What the task asks
Write the entries out exactly, with the final line being the one containing "(465, 196) none".

-- Dataset records follows --

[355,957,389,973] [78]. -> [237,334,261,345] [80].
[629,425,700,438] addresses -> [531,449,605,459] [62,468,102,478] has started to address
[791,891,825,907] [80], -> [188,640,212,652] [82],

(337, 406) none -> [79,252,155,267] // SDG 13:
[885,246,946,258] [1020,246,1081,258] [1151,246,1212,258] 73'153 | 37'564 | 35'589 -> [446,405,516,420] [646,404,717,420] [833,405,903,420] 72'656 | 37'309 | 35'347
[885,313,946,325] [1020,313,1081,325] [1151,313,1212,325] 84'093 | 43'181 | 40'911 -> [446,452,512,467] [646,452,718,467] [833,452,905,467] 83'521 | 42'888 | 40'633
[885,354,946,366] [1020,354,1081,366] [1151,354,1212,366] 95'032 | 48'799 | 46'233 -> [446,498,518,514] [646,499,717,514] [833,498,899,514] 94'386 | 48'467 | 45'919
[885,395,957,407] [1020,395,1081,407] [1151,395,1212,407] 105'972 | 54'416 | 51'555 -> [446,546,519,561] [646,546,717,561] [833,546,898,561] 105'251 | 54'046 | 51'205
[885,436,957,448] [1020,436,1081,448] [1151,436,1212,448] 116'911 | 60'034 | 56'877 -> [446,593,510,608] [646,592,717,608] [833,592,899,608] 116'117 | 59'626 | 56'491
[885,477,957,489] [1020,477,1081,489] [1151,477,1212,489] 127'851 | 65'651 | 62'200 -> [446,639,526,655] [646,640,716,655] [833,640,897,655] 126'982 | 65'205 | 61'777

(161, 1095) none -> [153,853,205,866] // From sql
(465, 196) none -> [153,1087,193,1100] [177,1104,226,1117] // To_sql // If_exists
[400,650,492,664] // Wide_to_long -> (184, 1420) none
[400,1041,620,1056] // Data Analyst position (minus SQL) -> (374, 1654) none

-- Dataset records concluded --

Reply to the exercise
[355,957,389,973] [78]. -> [237,334,261,345] [80].
[629,425,700,438] addresses -> [531,449,605,459] [62,468,102,478] has started to address
[791,891,825,907] [80], -> [188,640,212,652] [82],

(337, 406) none -> [79,252,155,267] // SDG 13:
[885,246,946,258] [1020,246,1081,258] [1151,246,1212,258] 73'153 | 37'564 | 35'589 -> [446,405,516,420] [646,404,717,420] [833,405,903,420] 72'656 | 37'309 | 35'347
[885,313,946,325] [1020,313,1081,325] [1151,313,1212,325] 84'093 | 43'181 | 40'911 -> [446,452,512,467] [646,452,718,467] [833,452,905,467] 83'521 | 42'888 | 40'633
[885,354,946,366] [1020,354,1081,366] [1151,354,1212,366] 95'032 | 48'799 | 46'233 -> [446,498,518,514] [646,499,717,514] [833,498,899,514] 94'386 | 48'467 | 45'919
[885,395,957,407] [1020,395,1081,407] [1151,395,1212,407] 105'972 | 54'416 | 51'555 -> [446,546,519,561] [646,546,717,561] [833,546,898,561] 105'251 | 54'046 | 51'205
[885,436,957,448] [1020,436,1081,448] [1151,436,1212,448] 116'911 | 60'034 | 56'877 -> [446,593,510,608] [646,592,717,608] [833,592,899,608] 116'117 | 59'626 | 56'491
[885,477,957,489] [1020,477,1081,489] [1151,477,1212,489] 127'851 | 65'651 | 62'200 -> [446,639,526,655] [646,640,716,655] [833,640,897,655] 126'982 | 65'205 | 61'777

(161, 1095) none -> [153,853,205,866] // From sql
(465, 196) none -> [153,1087,193,1100] [177,1104,226,1117] // To_sql // If_exists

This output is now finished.